Daniel sendiri menyadari, hadir nya Rendi membawa warna baru bagi kehidupan nya. Karna anak itu, Daniel bisa merasakan posisi seorang ayah. Anak itu telah mengukir nama nya di hati Daniel, berdampingan dengan nama Lia.

Plak

Daniel tersadar dari lamunannya saat tangan nya di pukul dengan kuat, kepala nya menoleh kearah Carlos, menatap dokter itu tajam. Namun Carlos malah menunjuk kearah lain dengan dagu nya.

Kepala Daniel ikut menoleh, mengikuti petunjuk Carlos, sedikit tersentak saat melihat anak nya sudah sadar. Daniel mendekat, mengusap kepala anaknya itu namun malah di tepis.
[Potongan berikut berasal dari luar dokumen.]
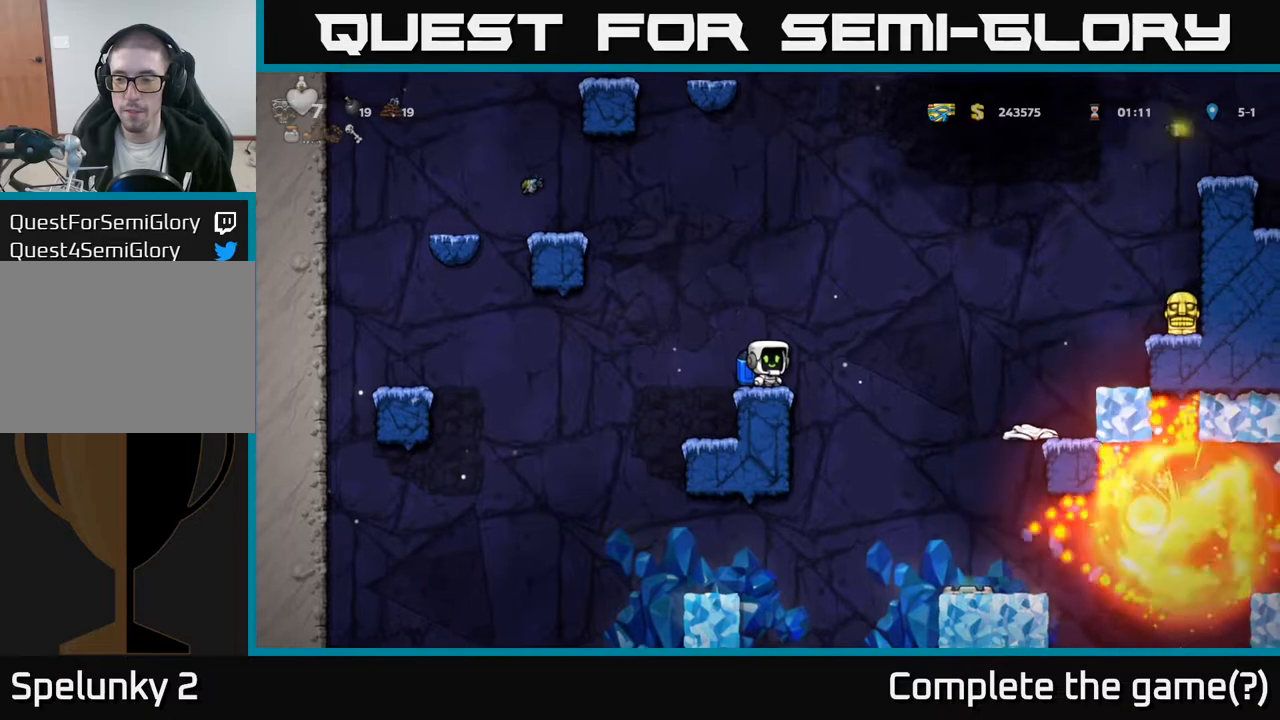
{"buttons": ["A", "DPAD_RIGHT"], "left_stick": "center", "right_stick": "center", "events": [[317, "DPAD_RIGHT", "down"], [400, "A", "down"]]}
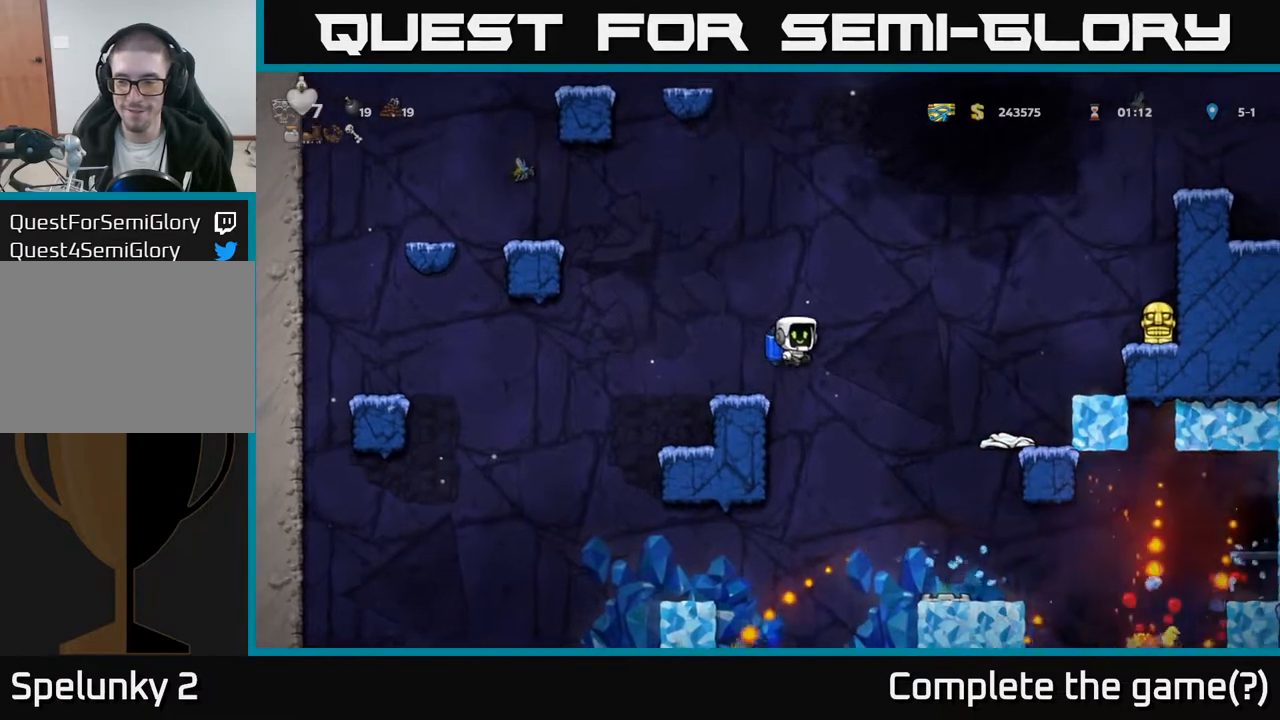
{"buttons": ["DPAD_RIGHT"], "left_stick": "center", "right_stick": "center", "events": [[83, "A", "up"], [300, "A", "down"], [400, "A", "up"]]}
Menghembuskan nafas sabar, saat ini tidak ada Lia disampingnya, wanita itu tengah menjenguk salah satu teman nya yang kebetulan di rawat di rumah sakit yang sama.

"Ren---"

"Diem--" Rendi menatap Daniel tajam,"--kita musuhan!" Ujarnya.

Daniel menghela nafas, kemudian melirik tajam Carlos yang menertawakan nya. Jelas Carlos tertawa, selama ini tidak ada yang membuat Daniel bungkam. Bahkan Lia dan orang tua Daniel pun tidak ada yang berani membuka mulut saat Daniel sudah mengeluarkan suara. Tapi ini, hanya karna seorang anak somplak Daniel bisa bungkam.

"Baiklah, kamu bisa memusuhi Daddy, tapi nanti dirumah, kita harus pulang, ayoo"

Daniel berujar lembut, bahkan Carlos di buat melongo, tapi tidak dengan Rendi, pemuda itu menendang tangan sang Daddy yang berniat membantu nya bangkit.

"Rendi menurut lah, kam---"

"Ashhh..." Rendi meringis saat duduk, pantat nya terasa sakit. Kepala pemuda itu menengadah menatap sang Daddy.

"Ini, disuntik juga?..." Lirih nya seraya memegang bokong.

Daniel mengusap kepala belakang nya, tak lama kepala itu mengangguk dengan terbata-bata. Carlos yang melihat itu berjalan selangkah kebelakang, kemudian berjalan pelan hingga ambang pintu.

"Kabur...." Gumam Carlos kemudian hilang dari pintu.

Rendi menatap tak percaya kearah sang Daddy. Mereka, Lia dan Daniel berbohong kepada nya. Mereka berkata tidak akan sakit, tapi, seluruh tubuh nya terasa pegal dan sakit saat ini. Terlebih bokong terasa nyut-nyutan.

Tangan pemuda itu menghapus setetes air mata yang baru saja jatuh, selain kecewa, tubuh nya terasa sakit. Terlebih saat netra nya melihat punggung tangan di lilit perban. Di siku bagian dalam nya juga terdapat kapas.

"Berhenti lah menangis nak, Daddy minta maaf, ini yang terakhir. D-daddy, tidak akan mengulangi nya lagi" Daniel ribut sendiri saat melihat anak nya itu menangis.

"Huaaa....sakit tau!" Walaupun nangis, Rendi tetap ngegas.

Daniel mendekat kemudian memeluk sang anak, tangan nya digunakan untuk mengelus punggung sang anak. Jujur, Daniel tidak tega melihat anak nya menangis, pasti rasa nya sangat sakit. Mungkin melebihi tertembak? Entahlah Daniel tidak tahu rasanya di suntik.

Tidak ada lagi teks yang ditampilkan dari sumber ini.